Jan. 5, 1995
Vol. 14, No. 9

current issue
archive / search

    Harris gives $5 million to Public Policy School

    Chicago civic leader and philanthropist Irving B. Harris has made an additional $5 million challenge gift to the public policy school that bears his name. The contribution brings to $25 million his total giving to the University.

    "This gift is really meant as a challenge to those who care about public policy and its impact on the challenges facing our society," Harris said. "My intention is to encourage others to join me in continuing to attract outstanding young people to this field. It is crucial that we prepare the most talented young people for careers in public policy and that we support the research that helps us understand and address society's deepest problems."

    President Sonnenschein welcomed the gift, saying, "We are deeply grateful for Irving Harris' extraordinary generosity. I know how carefully he thinks through his commitments. He designs them to have the maximum impact on programs that will be of the greatest benefit to society. He cares passionately about excellence. These qualities make his support doubly meaningful."

    The school was named in Harris' honor in 1990 in recognition of his initial contribution of $10 million for its support. Harris said that the Irving B. Harris Graduate School of Public Policy Studies, now six years old, already has exceeded his original expectations.

    "At the time the Harris School was established, I hoped we would attract many outstanding young students. We certainly have. The Harris School has proved itself. It is a great institution in a great university.

    "It has distinguished itself in the research produced by its scholars, in the superlative quality of the faculty, and in the high quality and number of students it has attracted from around the country. The school has already surpassed my early expectations," he said.

    The new Harris gift will support the work of younger faculty, fund student fellowships and support interdisciplinary projects with public policy school research fellows of the University's Center for Clinical Medical Ethics.

    With Harris' gift, the total for the University's Campaign for the Next Century stands at $446 million. The campaign is a five-year effort to raise $500 million by 1996 to lay the foundation for the University's second century.

    In addition to Harris' commitment of $15 million to the public policy school, he has given $10 million in other gifts to the University, principally in support of programs in early childhood development, child psychiatry and medical ethics.
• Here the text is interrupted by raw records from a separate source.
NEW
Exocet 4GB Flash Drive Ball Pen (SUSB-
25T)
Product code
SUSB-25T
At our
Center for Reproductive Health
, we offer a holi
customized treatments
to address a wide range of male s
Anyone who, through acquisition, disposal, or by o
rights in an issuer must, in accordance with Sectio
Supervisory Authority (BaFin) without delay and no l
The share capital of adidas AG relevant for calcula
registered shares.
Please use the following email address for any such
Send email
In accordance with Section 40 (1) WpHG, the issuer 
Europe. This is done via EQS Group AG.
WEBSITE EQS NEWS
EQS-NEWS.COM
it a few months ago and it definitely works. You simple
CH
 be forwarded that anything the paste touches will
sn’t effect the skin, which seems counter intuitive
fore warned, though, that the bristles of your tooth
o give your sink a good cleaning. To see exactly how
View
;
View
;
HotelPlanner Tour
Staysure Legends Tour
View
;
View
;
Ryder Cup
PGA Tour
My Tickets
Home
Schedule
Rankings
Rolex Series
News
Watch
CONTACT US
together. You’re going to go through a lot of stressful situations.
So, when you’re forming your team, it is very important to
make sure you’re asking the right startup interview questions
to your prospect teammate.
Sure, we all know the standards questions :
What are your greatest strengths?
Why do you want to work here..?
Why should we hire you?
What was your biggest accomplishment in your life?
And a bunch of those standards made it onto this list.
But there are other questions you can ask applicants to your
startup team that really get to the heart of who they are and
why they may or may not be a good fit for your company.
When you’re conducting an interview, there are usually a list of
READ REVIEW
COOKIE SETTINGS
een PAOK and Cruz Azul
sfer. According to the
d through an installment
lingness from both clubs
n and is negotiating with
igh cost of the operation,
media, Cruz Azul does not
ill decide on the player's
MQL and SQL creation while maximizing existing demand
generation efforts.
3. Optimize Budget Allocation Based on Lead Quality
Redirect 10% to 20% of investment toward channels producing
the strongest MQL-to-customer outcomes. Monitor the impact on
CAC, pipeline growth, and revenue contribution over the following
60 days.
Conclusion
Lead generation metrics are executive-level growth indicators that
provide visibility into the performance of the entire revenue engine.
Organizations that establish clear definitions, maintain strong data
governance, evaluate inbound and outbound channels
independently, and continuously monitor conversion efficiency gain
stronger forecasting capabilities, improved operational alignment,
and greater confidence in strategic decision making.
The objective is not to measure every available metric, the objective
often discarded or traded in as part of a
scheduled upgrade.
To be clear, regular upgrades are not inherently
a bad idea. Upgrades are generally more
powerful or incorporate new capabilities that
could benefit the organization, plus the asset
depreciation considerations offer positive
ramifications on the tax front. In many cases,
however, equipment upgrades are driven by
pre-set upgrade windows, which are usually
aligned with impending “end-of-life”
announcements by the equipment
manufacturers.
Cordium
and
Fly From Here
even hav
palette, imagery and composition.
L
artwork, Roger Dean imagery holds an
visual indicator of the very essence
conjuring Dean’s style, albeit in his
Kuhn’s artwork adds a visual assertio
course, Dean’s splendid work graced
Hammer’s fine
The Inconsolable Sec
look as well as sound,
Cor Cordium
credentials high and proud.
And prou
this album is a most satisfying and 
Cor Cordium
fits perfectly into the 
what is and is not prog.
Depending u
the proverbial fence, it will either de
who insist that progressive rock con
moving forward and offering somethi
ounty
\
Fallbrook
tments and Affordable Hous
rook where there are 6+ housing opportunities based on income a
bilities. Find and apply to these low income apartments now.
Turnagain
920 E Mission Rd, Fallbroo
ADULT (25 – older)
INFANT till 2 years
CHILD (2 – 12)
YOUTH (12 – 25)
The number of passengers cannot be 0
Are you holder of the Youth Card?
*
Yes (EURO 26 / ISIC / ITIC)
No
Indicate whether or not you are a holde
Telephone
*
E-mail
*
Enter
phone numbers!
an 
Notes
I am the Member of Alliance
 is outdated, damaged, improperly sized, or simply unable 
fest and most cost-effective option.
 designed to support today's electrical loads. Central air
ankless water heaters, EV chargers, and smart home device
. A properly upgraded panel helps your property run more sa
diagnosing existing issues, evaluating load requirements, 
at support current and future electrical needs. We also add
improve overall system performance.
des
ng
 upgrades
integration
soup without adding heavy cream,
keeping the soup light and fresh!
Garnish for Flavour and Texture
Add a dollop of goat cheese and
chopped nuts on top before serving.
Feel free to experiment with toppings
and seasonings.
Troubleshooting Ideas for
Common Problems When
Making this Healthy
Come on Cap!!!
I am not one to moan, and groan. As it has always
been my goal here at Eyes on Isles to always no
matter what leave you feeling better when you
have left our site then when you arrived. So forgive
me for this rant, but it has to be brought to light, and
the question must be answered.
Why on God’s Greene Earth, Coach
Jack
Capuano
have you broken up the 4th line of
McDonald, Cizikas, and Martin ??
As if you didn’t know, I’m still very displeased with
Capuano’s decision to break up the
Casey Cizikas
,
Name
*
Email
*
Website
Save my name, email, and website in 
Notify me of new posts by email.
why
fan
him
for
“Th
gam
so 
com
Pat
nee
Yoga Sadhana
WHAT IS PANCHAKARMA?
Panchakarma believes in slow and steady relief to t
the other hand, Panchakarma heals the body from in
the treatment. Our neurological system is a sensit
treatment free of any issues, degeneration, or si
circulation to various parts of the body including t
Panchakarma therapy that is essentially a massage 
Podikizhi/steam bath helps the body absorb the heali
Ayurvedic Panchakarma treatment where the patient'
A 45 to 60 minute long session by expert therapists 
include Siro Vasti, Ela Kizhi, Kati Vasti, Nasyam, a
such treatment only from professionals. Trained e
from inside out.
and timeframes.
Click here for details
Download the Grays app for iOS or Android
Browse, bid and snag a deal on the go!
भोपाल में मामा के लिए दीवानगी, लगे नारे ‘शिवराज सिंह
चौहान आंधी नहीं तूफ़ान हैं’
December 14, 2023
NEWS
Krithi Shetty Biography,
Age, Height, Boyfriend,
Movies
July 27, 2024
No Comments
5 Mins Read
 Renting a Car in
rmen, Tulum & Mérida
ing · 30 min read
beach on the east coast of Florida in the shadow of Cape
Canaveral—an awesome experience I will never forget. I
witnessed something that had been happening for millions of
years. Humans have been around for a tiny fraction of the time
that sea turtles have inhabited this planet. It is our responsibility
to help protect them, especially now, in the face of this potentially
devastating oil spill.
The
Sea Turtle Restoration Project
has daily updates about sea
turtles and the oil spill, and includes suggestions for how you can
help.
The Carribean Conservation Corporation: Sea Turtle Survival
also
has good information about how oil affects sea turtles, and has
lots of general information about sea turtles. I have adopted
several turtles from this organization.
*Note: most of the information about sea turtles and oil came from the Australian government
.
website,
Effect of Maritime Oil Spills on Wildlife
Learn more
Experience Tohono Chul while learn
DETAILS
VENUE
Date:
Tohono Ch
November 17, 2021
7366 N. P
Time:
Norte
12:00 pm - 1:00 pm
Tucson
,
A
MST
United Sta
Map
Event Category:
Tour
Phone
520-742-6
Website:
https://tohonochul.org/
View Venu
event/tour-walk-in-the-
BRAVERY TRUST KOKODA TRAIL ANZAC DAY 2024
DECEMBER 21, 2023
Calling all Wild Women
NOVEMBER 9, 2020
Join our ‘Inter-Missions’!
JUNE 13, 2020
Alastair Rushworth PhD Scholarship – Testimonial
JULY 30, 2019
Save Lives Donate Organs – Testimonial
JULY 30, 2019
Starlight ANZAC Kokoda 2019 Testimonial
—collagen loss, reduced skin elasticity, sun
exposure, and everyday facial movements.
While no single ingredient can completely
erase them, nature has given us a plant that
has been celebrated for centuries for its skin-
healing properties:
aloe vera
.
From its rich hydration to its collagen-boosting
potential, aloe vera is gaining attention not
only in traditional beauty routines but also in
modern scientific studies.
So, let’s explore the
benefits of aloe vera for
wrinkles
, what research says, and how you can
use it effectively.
    Harris said that he hopes his latest gift of $5 million, which will be paid out over the next 10 years, will be matched by new endowment raised for the school during that time. He has added a specific challenge to the fellowship component of the gift: a one-to-one match, with the matching donor able to name the fellowship fund. He has specified $3 million of the gift to support the operations of the school.

    Harris made the initial gift in 1986 that led to the founding of the school. Since its inception, the Harris School has brought together researchers from economics, sociology, medicine, law, divinity, political science and business to address issues of policy in such areas as child and family welfare, education, job training, health, international affairs, and urban poverty and inequality.

    The Harris School provides multidisciplinary training for exceptionally able students interested in public problems. "One of the reasons I helped found the Harris School was that so many talented young people were going into lucrative jobs in law or on Wall Street," Harris said. "We can't afford to have all of our brightest young people diverted from public service. We need some of the best working in public policy.

    "Problems like poverty are not preordained. Poverty is a problem created by man. If we really want to, we can solve it. But the skills needed to solve our problems -- welfare, homelessness, finding people jobs -- don't come without thought or practice.

    "We must use the tools at our disposal, including education and research in public policy, to begin to understand the causes of social failure and weed them out. Human motivation and social organization should not be insoluble mysteries, nor should it be beyond our talents to organize our society to eradicate the malignancy of permanent poverty and deprivation," he said.

    Harris, a Chicago business executive, has devoted much of his life to helping advance projects that seek solutions to major societal problems.

    Harris has long been active in charitable and public-interest organizations. In 1982, he organized the Ounce of Prevention Fund, a public-private partnership with the State of Illinois that develops and monitors programs aimed at preventing family dysfunction, including child abuse and neglect. He currently serves as the organization's president.

    He is also founder and president emeritus of the Erikson Institute, which trains teachers in childhood development.

    He was a member of the National Commission on Children, Subcommittee on Education and Child Development (Committee for Economic Development) and continues to serve in the Partnership for Children of the American Academy of Pediatrics and as chairman of the Associates of the Yale Child Study Center.